Cath Crowley is one of my favourite Australian YA authors. She can do no wrong in my eyes. And while I’m still not over the ending of the Gracie Faltrain series (thinking about it now still hurts *sob*), when her latest novel, Words in Deep Blue, was released I knew I had to read it. If you’ve never read any of Cath Crowley’s books or are considering reading Words in Deep Blue, here are 4 reasons why you should drop everything and start reading!
1. It is set in a bookstore
This isn’t your run of the mill Barnes & Noble, Howling Books is a fictional independent second-hand bookstore in the suburbs of Melbourne.
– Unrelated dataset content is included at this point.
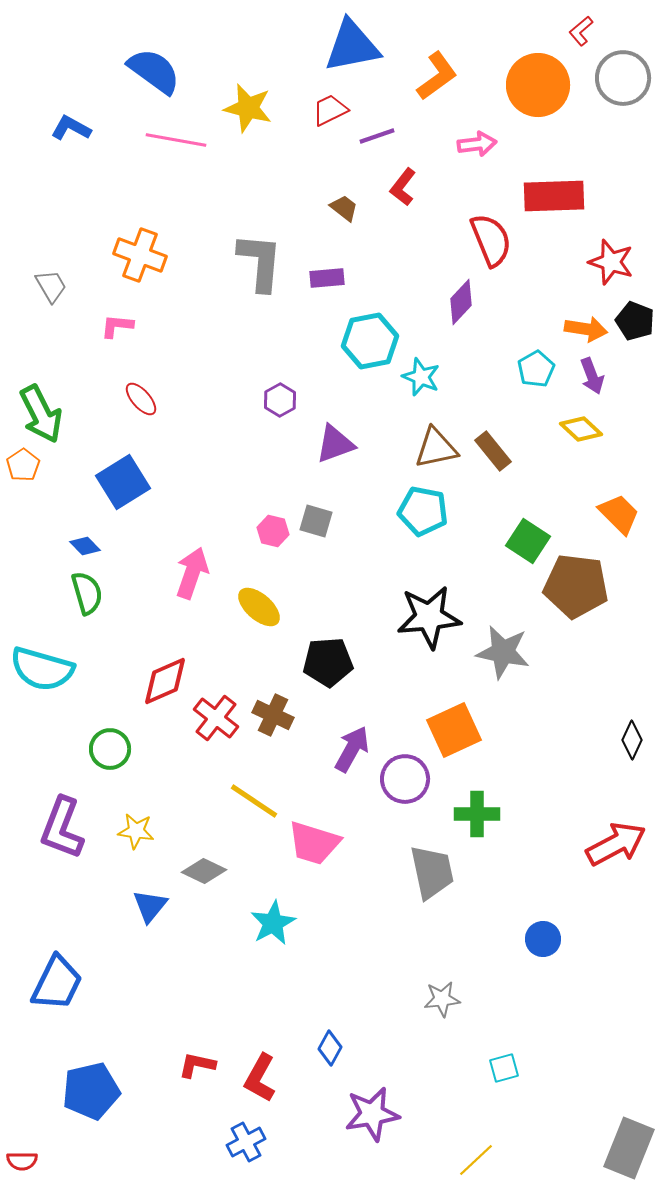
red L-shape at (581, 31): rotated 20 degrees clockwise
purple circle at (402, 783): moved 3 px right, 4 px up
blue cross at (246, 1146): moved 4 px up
Crowley has created a book lovers paradise. It has a reading garden and a “Letter Library” which is a section of books where customers can leave notes in the margins, circle poignant passages or put letters inside for other people to find. I loved the idea of having a letter library and I wish that it was a real thing. I would spend hours reading through other people’s letters and notes because that’s the kind of voyeuristic person I am. Basically, I want to live at Howling Books.
Words in Deep Blue is peppered with references to other novels and authors. It’s a great way to get recommendations of other things to read. And not just classics. I was particularly happy to see Crowley mention Summer Skin by Kirsty Eagar (one of my other favourite reads from this year) and John Green as well as books like A Visit From the Goon Squad and On The Road. If you are like me and love books about books then you will love this.
3. Plenty of bants
The snappy dialogue and banter made this a very entertaining read. Henry is a typical boy i.e. clueless. But he is still endearing and charming. I loved the dialogue back and forth between him and Rachel. Henry’s little sister George who is a bit off-beat and a lot sarcastic was also a favourite character of mine.
Words in Deep Blue is a love story. Not only is it a love story between Henry and Rachel, two best friends, but it is a love story about books and bookstores. And really, what’s not to love about that?